> Work to be completed
Extract each line of the material below that contains the word "family". The match is case-sensitive.

-- start Supplied material --

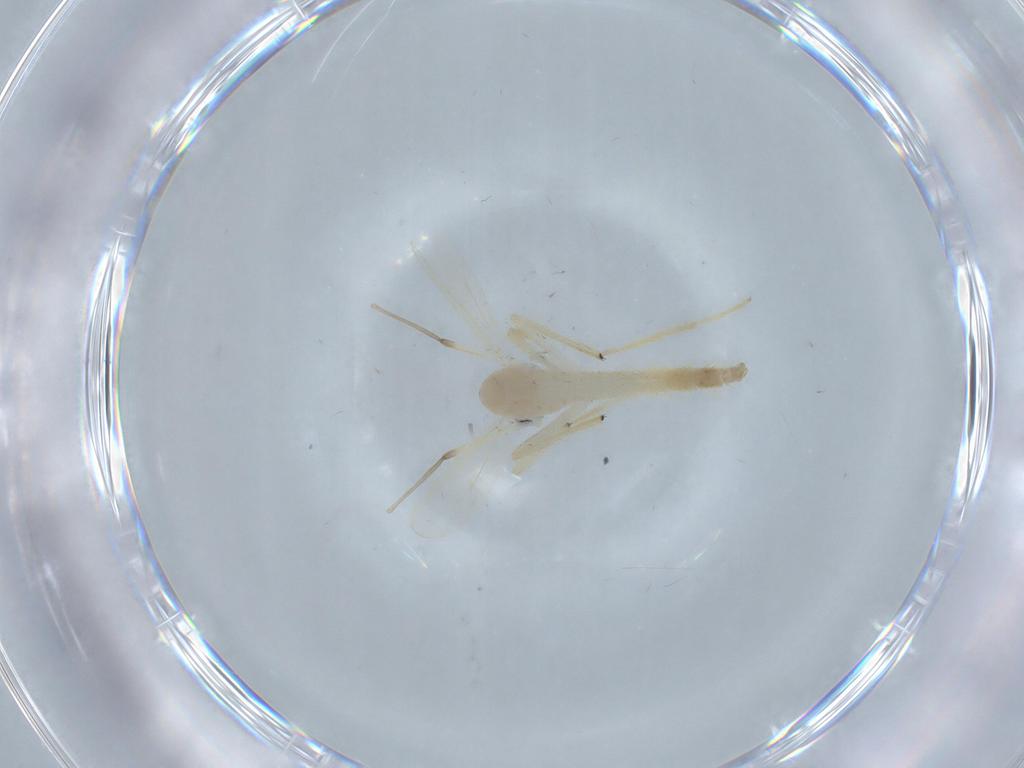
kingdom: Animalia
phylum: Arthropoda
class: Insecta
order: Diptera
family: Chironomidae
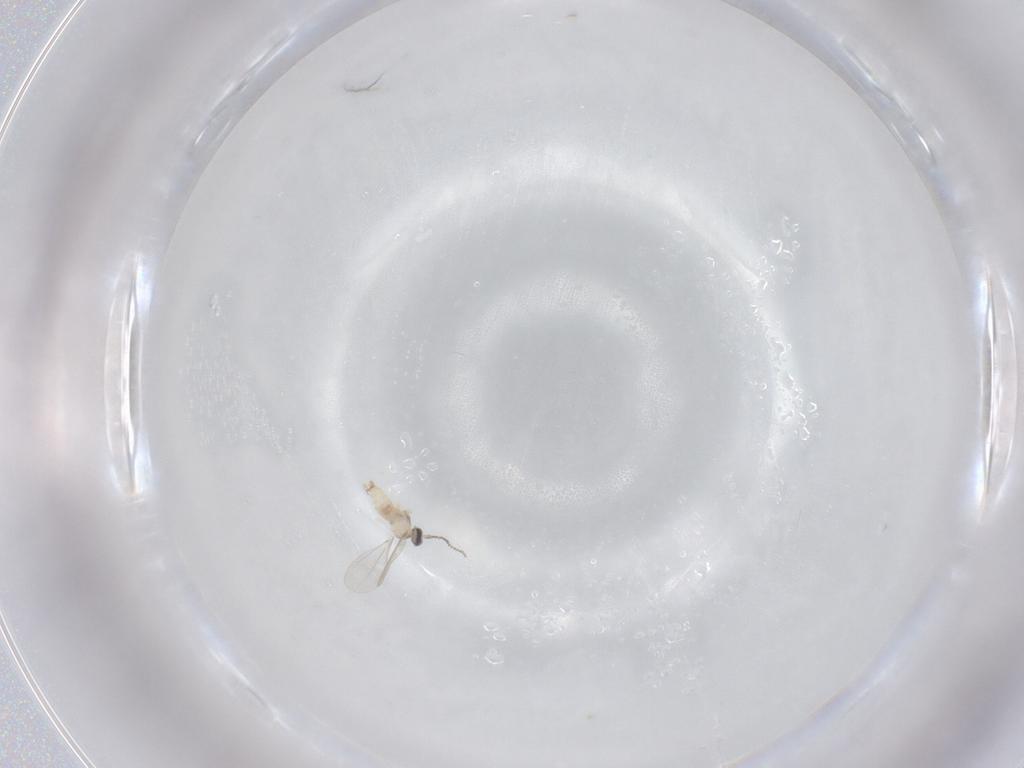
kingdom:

-- end Supplied material --
-- start Supplied material --

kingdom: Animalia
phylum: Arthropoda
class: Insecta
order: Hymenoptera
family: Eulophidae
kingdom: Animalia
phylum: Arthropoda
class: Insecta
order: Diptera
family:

-- end Supplied material --
-- start Supplied material --

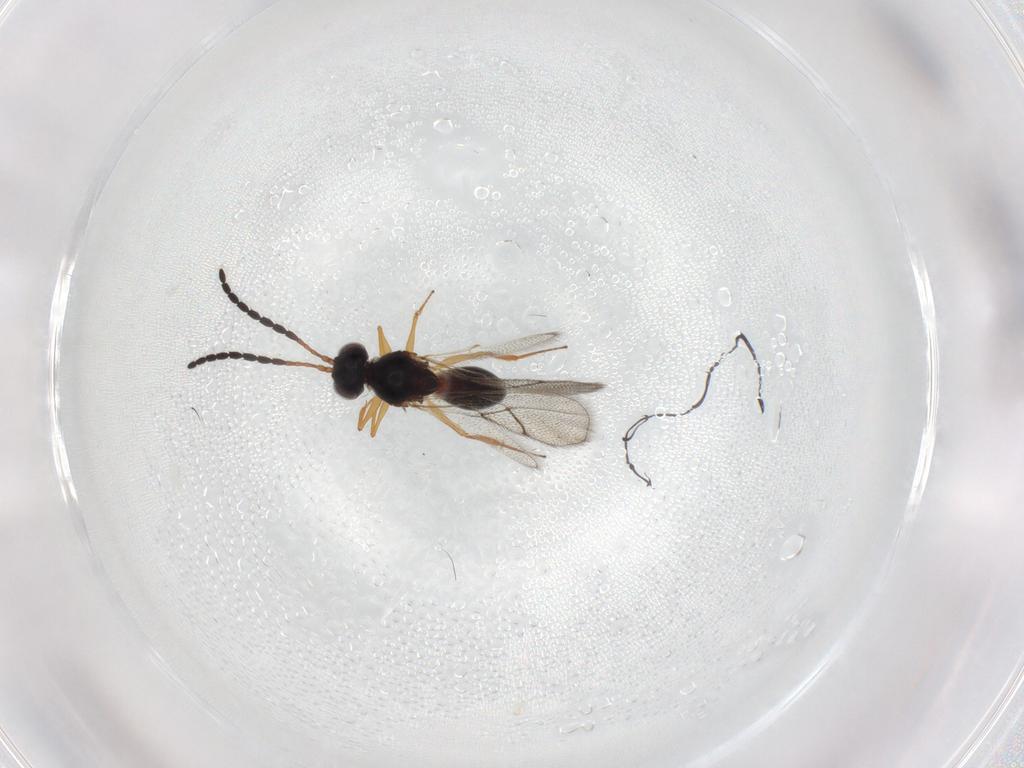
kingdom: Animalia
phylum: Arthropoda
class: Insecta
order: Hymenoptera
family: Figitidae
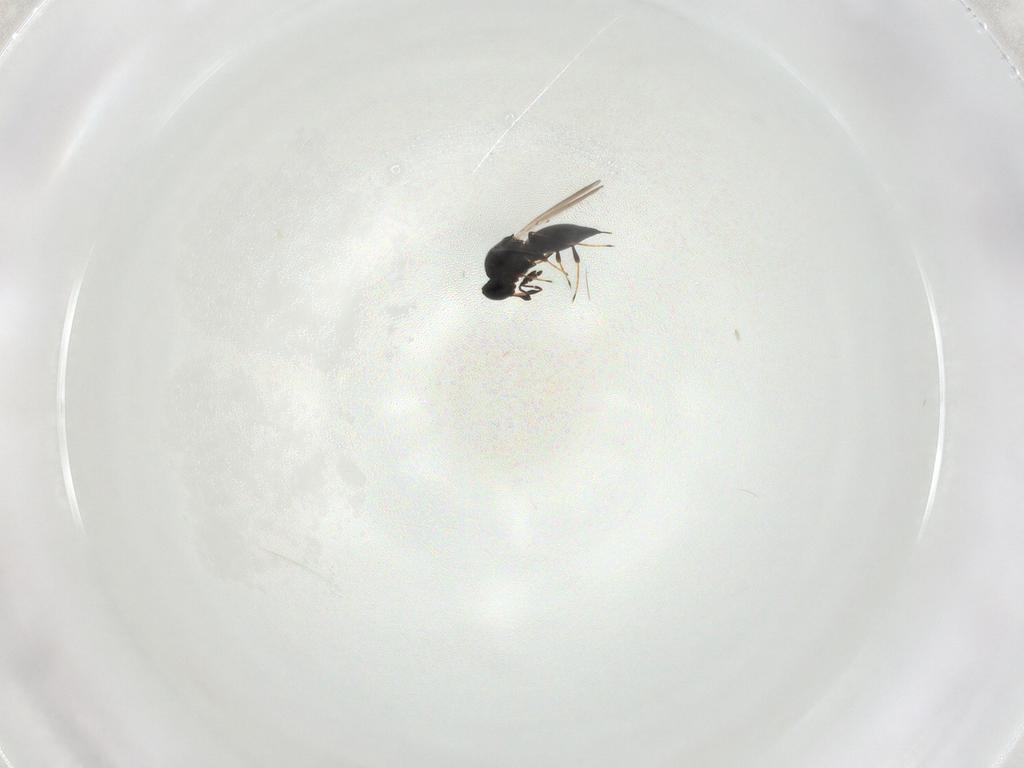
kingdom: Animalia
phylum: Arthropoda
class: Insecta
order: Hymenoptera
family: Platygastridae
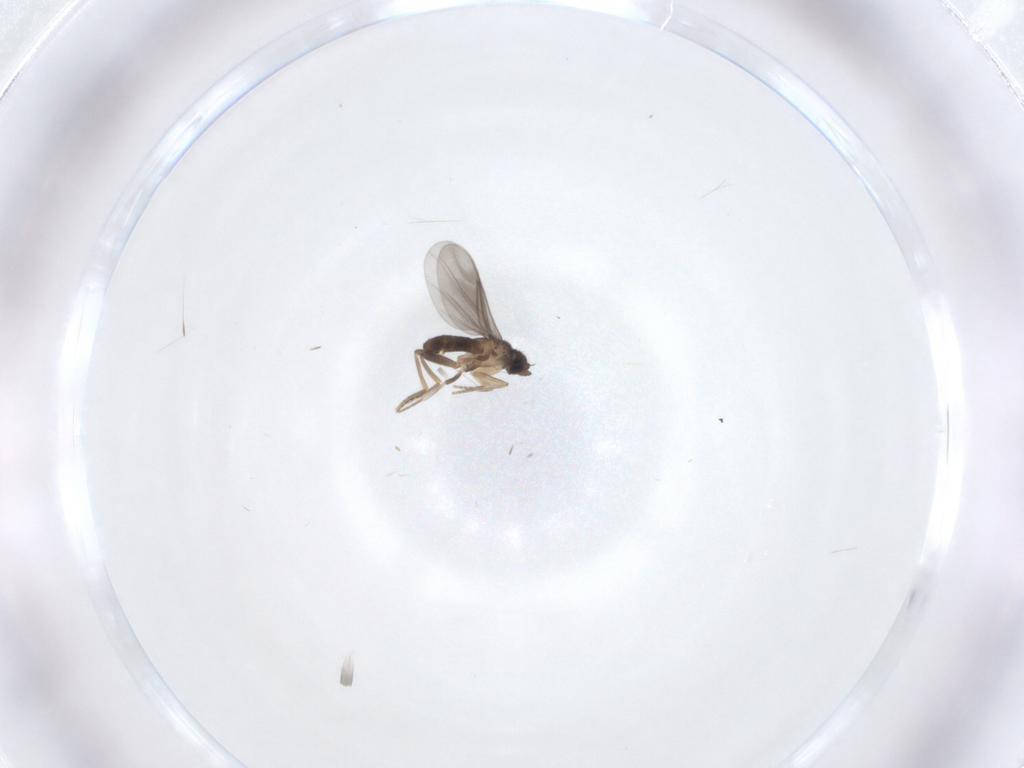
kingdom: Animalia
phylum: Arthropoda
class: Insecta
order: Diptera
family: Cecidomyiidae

-- end Supplied material --

> Full output
family: Chironomidae
family: Eulophidae
family:
family: Figitidae
family: Platygastridae
family: Cecidomyiidae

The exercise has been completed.